In a tough housing market, many people are underwater on their homes.
But it’s also possible to owe nothing to the bank and lose your home anyway, as a North Miami-Dade condominium owner found out.
Christy, a woman who lived at the Jade Winds condo complex in North Miami Beach, said she owned her place outright and pad the condo fees automatically, but ended up getting kicked out over a $200 monthly assessment.
Christy, who only wanted her first name published, said her trouble started when she was attacked one night outside her complex at the security gate, with an assailant “strangling me with one hand and the hand put the gun to my head.”
She took leave from her job and stayed on the Gulf Coast, and the condo association placed a $200 monthly assessment for balcony work. She contested it, ended up getting a $2,000 bill, and ultimately the association sued her, moving to take her condo, she said.
“The police said to me get your purse and get out of here, otherwise we are going to arrest you,” she said, reliving being removed from her home.
Christy maintains that she new saw any of the papers filed with the court. When she did not respond, the judge awarded her condo to the association.

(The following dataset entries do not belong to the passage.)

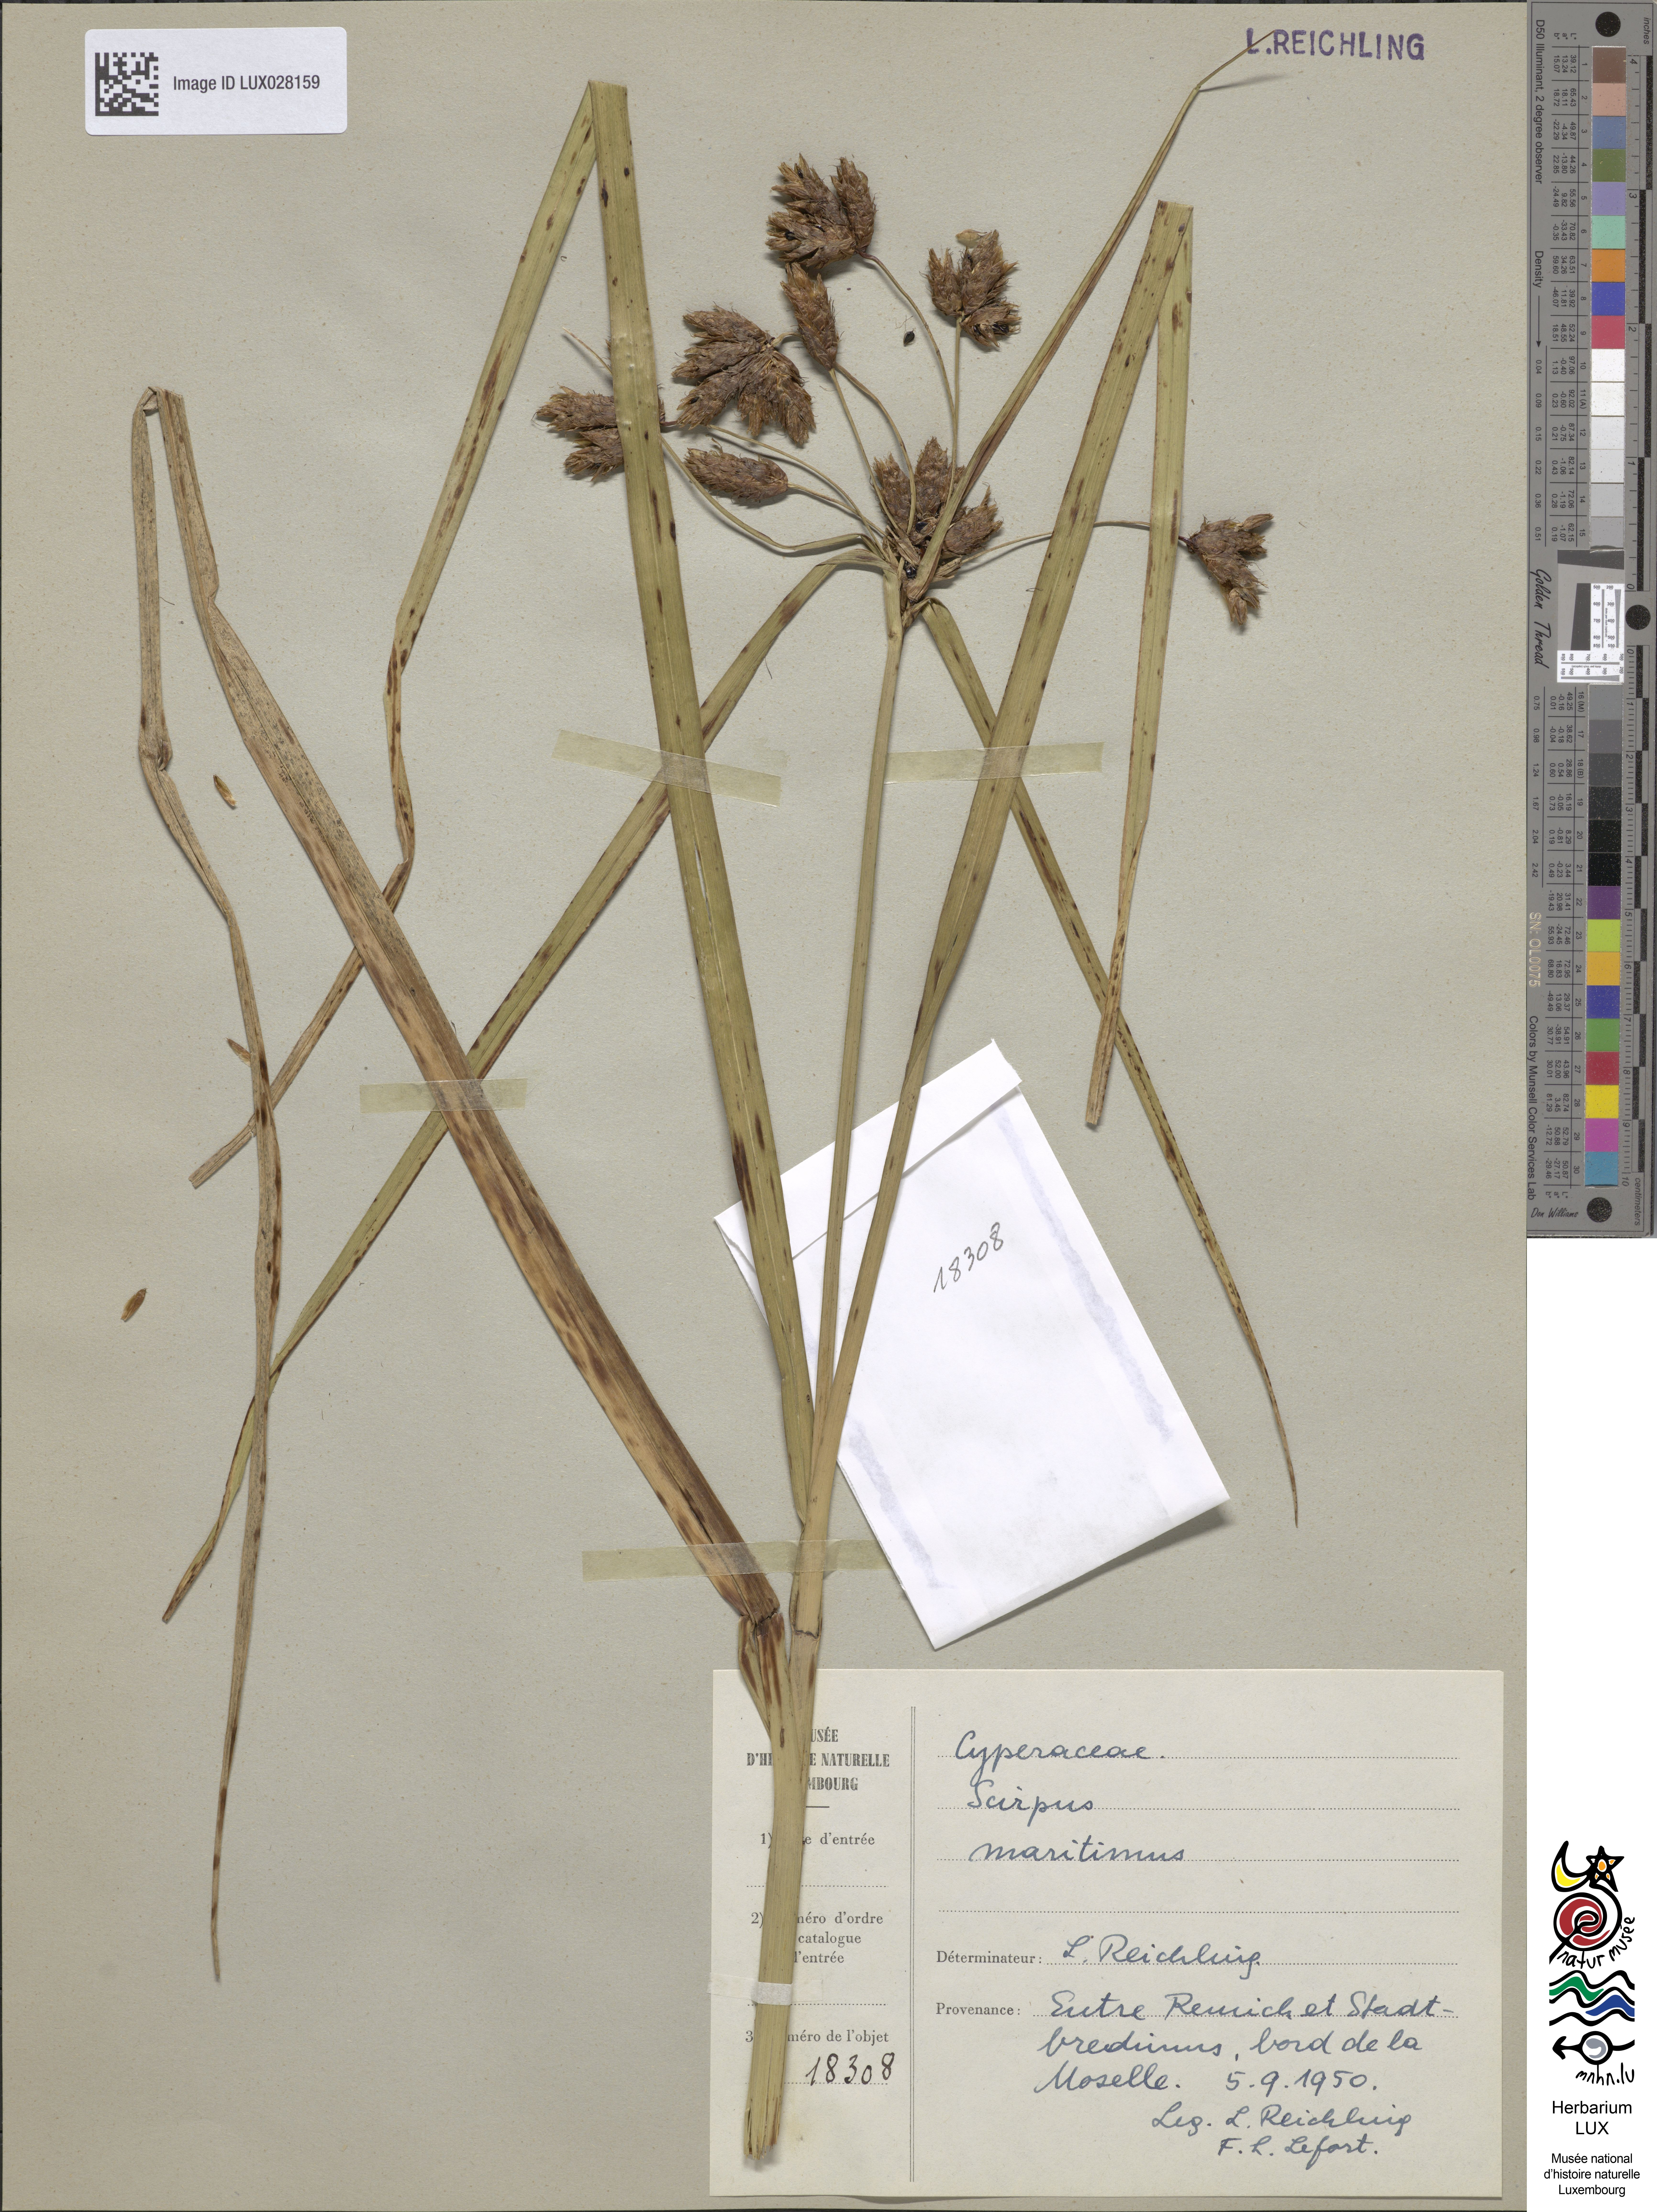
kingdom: Plantae
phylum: Tracheophyta
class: Liliopsida
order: Poales
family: Cyperaceae
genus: Bolboschoenus
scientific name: Bolboschoenus maritimus
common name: Sea club-rush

“I said what do you mean it doesn’t belong to me? It does belong to me,” she said.
The Jade Winds Condominium Association did not return NBC Miami’s calls for two weeks. Their attorney, reached Tuesday afternoon, had no comment.
Attorney Ben Solomon of the Association Law Group said it is unlikely that anything can be done to return Christy to her condo.
“Unfortunately, a lot of owners don’t realize that their obligation to pay assessments is similar to their obligation to pay a mortgage,” he said.
Solomon says that technically everything in the foreclosure was done correctly. But he has never seen a homeowner lose their home for such a small amount, he adds.
“People who have full equity in their homes are typically able to take out a small loan to pay the assessment,” he said.
Investigate any whiff of legal action against you, Solomon advises homeowners.
“You have the opportunity to answer. You have the opportunity to appear before a judge, and you have to pursue those opportunities to defend yourself properly,” Solomon said.